Only lines containing the word "protection" are needed; pull them out of the material.
Recorded information START
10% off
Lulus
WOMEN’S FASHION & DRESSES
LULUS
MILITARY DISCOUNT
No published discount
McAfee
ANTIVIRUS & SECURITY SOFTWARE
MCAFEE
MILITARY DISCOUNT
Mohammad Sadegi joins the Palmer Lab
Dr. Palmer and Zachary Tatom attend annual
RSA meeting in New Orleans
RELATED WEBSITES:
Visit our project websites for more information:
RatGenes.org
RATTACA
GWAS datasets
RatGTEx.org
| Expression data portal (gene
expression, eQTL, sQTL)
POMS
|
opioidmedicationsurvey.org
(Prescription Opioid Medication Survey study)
Recorded information END
Recorded information START
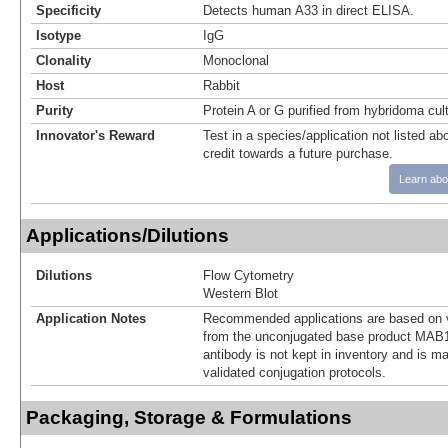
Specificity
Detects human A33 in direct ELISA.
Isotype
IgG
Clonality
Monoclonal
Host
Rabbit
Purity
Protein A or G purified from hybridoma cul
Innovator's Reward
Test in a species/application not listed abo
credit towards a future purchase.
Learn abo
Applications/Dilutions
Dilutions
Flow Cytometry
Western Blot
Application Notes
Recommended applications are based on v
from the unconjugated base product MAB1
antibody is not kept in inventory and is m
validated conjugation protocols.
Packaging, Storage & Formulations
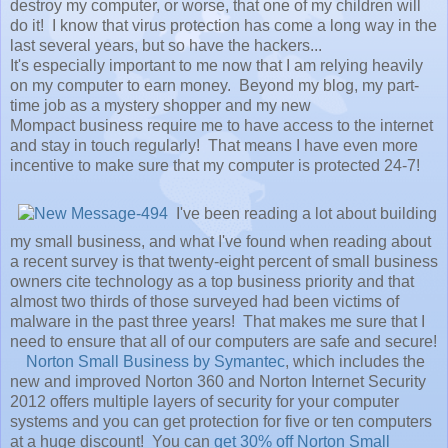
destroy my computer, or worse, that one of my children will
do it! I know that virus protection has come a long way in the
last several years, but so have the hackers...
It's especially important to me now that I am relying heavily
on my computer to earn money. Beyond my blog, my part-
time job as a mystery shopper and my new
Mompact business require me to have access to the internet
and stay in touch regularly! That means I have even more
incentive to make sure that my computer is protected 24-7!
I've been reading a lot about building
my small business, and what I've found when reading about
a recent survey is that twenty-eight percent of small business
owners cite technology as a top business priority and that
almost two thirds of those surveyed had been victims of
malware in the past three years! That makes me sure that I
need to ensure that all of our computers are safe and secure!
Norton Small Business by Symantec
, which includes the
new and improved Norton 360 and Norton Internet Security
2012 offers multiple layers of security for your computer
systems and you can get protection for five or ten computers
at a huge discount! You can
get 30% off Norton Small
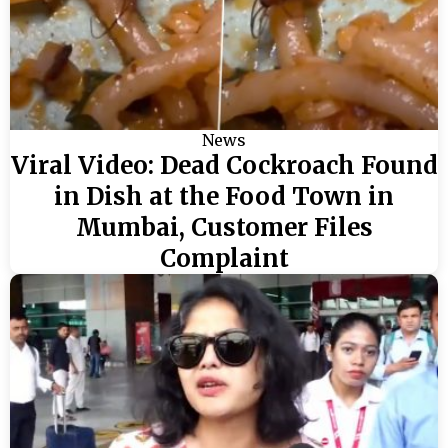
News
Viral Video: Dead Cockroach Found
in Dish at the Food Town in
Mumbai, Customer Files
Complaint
Recorded information END
Recorded information START
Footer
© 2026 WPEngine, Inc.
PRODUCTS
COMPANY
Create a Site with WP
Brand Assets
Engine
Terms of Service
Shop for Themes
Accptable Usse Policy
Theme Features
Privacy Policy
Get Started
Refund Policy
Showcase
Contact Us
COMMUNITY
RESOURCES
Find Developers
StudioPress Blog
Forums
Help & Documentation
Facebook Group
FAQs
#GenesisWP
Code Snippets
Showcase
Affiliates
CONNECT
Recorded information END
* Exercise response:
do it! I know that virus protection has come a long way in the
systems and you can get protection for five or ten computers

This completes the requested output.